Defends against agent-restart retry storms that would otherwise
hammer targets with no-op reloads. Operator-visible signal:
`certctl_deploy_idempotent_skip_total{target_type="..."}`.
## 10. Troubleshooting matrix
| Symptom | Root cause | Operator action |
|---|---|---|
| `ErrValidateFailed: nginx -t failed` | Validate command rejected the staged config | Read PreCommit's wrapped error for the nginx stderr; fix config |
| `ErrReloadFailed: nginx -s reload failed; rolled back` | Reload command failed; rollback succeeded; serving the OLD cert | Investigate why reload failed; re-deploy when fixed |
| `ErrRollbackFailed` | Reload AND rollback both failed; in known-bad state | Restore from `Result.BackupPaths` manually; run reload command directly; check disk space + ownership |
| `post-deploy TLS verify SHA-256 mismatch` | New cert deployed but a different cert is being served (cached, wrong vhost, stale pod in load balancer) | Check NGINX SSL session cache TTL; verify SNI; bump verify retries via `PostDeployVerifyAttempts` |
| `chown ... permission denied` (in agent log) | Non-root agent OR target user doesn't exist on host | Verify agent runs as root in production; check distro user (Debian: www-data, RHEL: nginx) |
| Backups accumulating in cert dir | BackupRetention misconfigured | Set `BackupRetention: 3` (default) or higher on per-target config |
| File world-readable after deploy | Default mode 0644 applied to new key file | Set explicit `KeyFileMode: 0640` (NGINX) or `KeyFileMode: 0600` (Apache) |
## 11. V3-Pro deferrals
Out of scope for the V2-free deploy-hardening I bundle:
- **Multi-region deployment coordination** — orchestration of N
data-center deploys with operator approval gates per stage.

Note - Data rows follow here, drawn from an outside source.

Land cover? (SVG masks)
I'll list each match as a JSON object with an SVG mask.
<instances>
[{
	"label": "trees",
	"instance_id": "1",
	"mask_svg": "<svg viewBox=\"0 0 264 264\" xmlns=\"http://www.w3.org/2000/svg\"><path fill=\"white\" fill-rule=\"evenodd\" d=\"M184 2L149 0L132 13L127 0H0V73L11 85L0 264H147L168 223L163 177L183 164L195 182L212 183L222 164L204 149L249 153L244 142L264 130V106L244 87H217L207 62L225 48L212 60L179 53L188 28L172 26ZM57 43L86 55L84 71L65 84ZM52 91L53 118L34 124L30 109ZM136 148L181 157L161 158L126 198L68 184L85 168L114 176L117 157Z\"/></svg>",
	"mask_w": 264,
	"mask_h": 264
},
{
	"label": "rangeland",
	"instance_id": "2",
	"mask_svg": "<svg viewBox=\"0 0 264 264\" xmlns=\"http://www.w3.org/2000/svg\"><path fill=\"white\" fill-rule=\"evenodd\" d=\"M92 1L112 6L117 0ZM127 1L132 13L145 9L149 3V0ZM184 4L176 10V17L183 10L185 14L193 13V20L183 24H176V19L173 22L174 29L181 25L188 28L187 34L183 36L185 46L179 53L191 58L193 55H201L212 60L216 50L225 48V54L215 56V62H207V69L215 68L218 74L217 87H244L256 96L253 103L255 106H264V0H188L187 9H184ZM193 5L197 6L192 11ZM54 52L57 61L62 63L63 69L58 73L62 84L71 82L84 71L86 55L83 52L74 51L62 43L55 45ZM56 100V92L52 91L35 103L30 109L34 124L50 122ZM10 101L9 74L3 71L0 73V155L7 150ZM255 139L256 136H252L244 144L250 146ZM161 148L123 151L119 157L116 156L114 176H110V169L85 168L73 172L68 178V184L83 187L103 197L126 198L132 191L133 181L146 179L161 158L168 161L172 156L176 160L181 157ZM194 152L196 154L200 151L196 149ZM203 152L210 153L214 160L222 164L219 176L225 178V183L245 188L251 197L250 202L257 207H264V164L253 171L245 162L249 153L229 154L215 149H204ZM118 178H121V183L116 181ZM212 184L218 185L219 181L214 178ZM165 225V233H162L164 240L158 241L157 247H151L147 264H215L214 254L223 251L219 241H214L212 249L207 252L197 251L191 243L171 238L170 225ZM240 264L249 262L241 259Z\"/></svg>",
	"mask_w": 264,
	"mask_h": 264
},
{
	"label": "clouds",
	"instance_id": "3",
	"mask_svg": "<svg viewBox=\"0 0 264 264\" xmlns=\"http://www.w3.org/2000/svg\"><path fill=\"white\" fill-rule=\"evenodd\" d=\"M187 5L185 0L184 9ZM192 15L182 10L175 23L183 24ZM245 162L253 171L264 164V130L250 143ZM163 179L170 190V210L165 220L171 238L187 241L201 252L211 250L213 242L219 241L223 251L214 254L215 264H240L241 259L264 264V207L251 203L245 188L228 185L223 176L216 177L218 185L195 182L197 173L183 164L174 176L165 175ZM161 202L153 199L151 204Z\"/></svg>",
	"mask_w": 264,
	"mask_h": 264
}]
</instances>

- **Cert-pinning verification against mobile-app pin manifests**.
- **SOC 2 evidence-report generator** — auto-export of the
deploy audit trail in the format SOC 2 auditors expect.
- **Customer-paid validation matrices** — vendor-version certified
quirks (e.g. "tested on F5 v15.1 + v17.0 + v17.5"). See
`cowork/deploy-hardening-ii-prompt.md` for the per-vendor
edge-case audit + integration test sidecars.
## 12. Per-connector quick reference
Paste-able config snippets for the most-used connectors. Full
field reference at `docs/connectors.md`.
### NGINX
```yaml
target_type: nginx
target_config:
cert_path: /etc/nginx/certs/cert.pem
chain_path: /etc/nginx/certs/chain.pem
key_path: /etc/nginx/certs/key.pem
reload_command: "nginx -s reload"
validate_command: "nginx -t"
cert_file_mode: 0644
key_file_mode: 0640
post_deploy_verify:
enabled: true
endpoint: "nginx.example.com:443"
timeout: 10s
backup_retention: 3
```
### HAProxy
```yaml
target_type: haproxy
target_config:
pem_path: /etc/haproxy/certs/cert.pem
reload_command: "systemctl reload haproxy"
validate_command: "haproxy -c -f /etc/haproxy/haproxy.cfg"
pem_file_mode: 0600
post_deploy_verify:
enabled: true
endpoint: "haproxy.example.com:443"
```
### Traefik (file watcher; no reload command)
```yaml
target_type: traefik
target_config:
cert_dir: /etc/traefik/certs
cert_file: cert.pem
key_file: key.pem
post_deploy_verify:
enabled: true
endpoint: "traefik.example.com:443"
```
See per-connector tests at
`internal/connector/target/<name>/<name>_atomic_test.go` for the
full failure-mode matrix each connector handles.